Saunders attended St Mary's School Ascot, where she was head girl.

==Career==
A few years after graduating (in 1987) with a first-class honours degree in English from University of Oxford (having studied at St Anne's College), Saunders embarked on a career as a television film-maker. Hidden Hands: A Different History of Modernism, made for Channel 4 in 1995, discussed the connection linking American art critics and Abstract Expressionist painters with the CIA. Who Paid the Piper?: CIA and the Cultural Cold War (1999) (in the USA: The Cultural Cold War: The CIA and the World of Arts and Letters), her first book, was developed from her work on the documentary, concentrating on the history of the covertly CIA-funded Congress for Cultural Freedom. The book won the Royal Historical Society's William Gladstone Memorial Prize and was shortlisted for the Guardian First Book Award. It has since been published in fifteen languages. Saunders's other works reflect her academic background as a medievalist.

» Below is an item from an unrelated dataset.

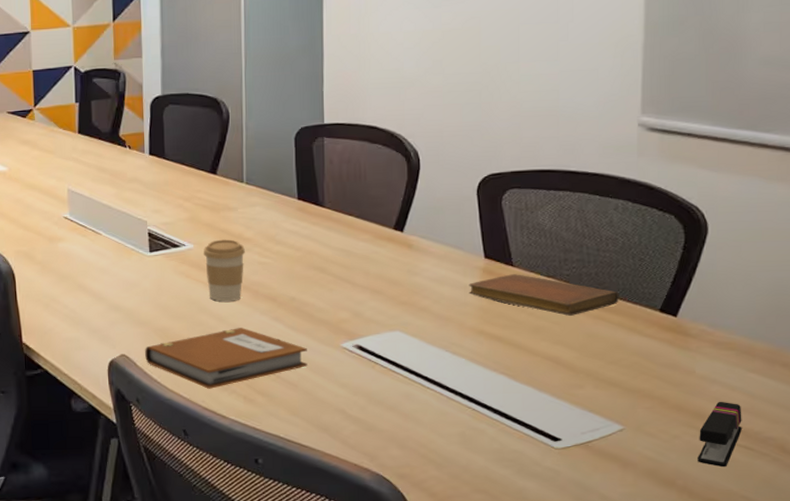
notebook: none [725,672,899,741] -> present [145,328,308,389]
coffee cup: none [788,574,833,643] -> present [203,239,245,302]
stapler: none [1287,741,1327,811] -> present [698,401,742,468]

In 2005, after some years as the arts editor and associate editor of the New Statesman, Saunders resigned in protest over the sacking of Peter Wilby, the then-editor. In 2004 and 2005 for Radio 3, she presented Meetings of Minds, two three-part series on the meetings of intellectuals at significant points in history. She was a regular contributor to Radio 3's Nightwaves and other radio programmes.

Her second book, Hawkwood: Diabolical Englishman (in the US: The Devil's Broker), recounts the life and career of John Hawkwood, a condottiere of the 14th century. English-born, Hawkwood (1320–1394) made a notorious career as a participant in the confused and treacherous power politics of the Papacy, France, and Italy. The Woman Who Shot Mussolini (2010) is a biography of Violet Gibson, the Anglo-Irish aristocrat who shot Benito Mussolini in 1926, wounding him slightly.

Of Saunders's book, The Suitcase: Six Attempts to Cross a Border, Elisa Segrave wrote in The Spectator: "This is a complex, occasionally frustrating book with fascinating historical nuggets." The author "certainly brings home the anguish of war. She also examines memory, its importance and its unpredictability." James McConnachie wrote in The Sunday Times: "As for that suitcase, it would be unfair to say more. I'll only warn that the payoff isn't a Hollywood explosion. It is more an arthouse twist — but one that, like this book, will haunt you." Saunders was awarded the PEN Ackerley Prize for outstanding memoir and autobiography for The Suitcase: Six Attempts to Cross a Border in July 2022.

Saunders was elected as a Fellow of the Royal Society of Literature in 2018. She lived in London.

==Death==
Saunders died on 31 August 2026, aged 60.

==Works==
===Articles===
- "Modern art was CIA 'weapon. The Independent (14 June 2013) (orig. 22 October 1995).
- "The Writer and the Valet." London Review of Books, vol. 36, no. 18 (25 September 2014).
- "Stuck on the Flypaper: Frances Stonor Saunders on MI5 and the Hobsbawm File." London Review of Books, vol. 37, no. 7 (9 April 2015).
- "Where on Earth Are You?" London Review of Books, vol. 38, no. 5 (3 March 2016).
- "The Suitcase." London Review of Books, vol. 42, no. 15 (30 July 2020).
- "The Suitcase: Part Two." London Review of Books, vol. 42, no. 16 (3 August 2020).
- "The Suitcase: Part Three." London Review of Books, vol. 42, no. 17 (10 September 2020).

===Books===
- Who Paid the Piper?: CIA and the Cultural Cold War. London: Granta (1999). ISBN 1862070296.
  - U.S. ed.: The Cultural Cold War: The CIA and the World of Arts and Letters. New York: The New Press (2000). ISBN 978-1595589149.
- Hawkwood: Diabolical Englishman. London: Faber and Faber (2004). ISBN 057121908X.
  - U.S. ed.: The Devil's Broker: Seeking Gold, God, and Glory in Fourteenth-Century Italy. New York: Fourth Estate (2005). ISBN 006077729X.
- The Woman Who Shot Mussolini. London: Faber and Faber (2010). ISBN 978-0571239771.

===Documentaries===
- Hidden Hands: A Hidden History of Modernism. London: Channel 4 (1995). 4 episodes.
  - Incl. 32-page booklet. ISBN 978-1851441457.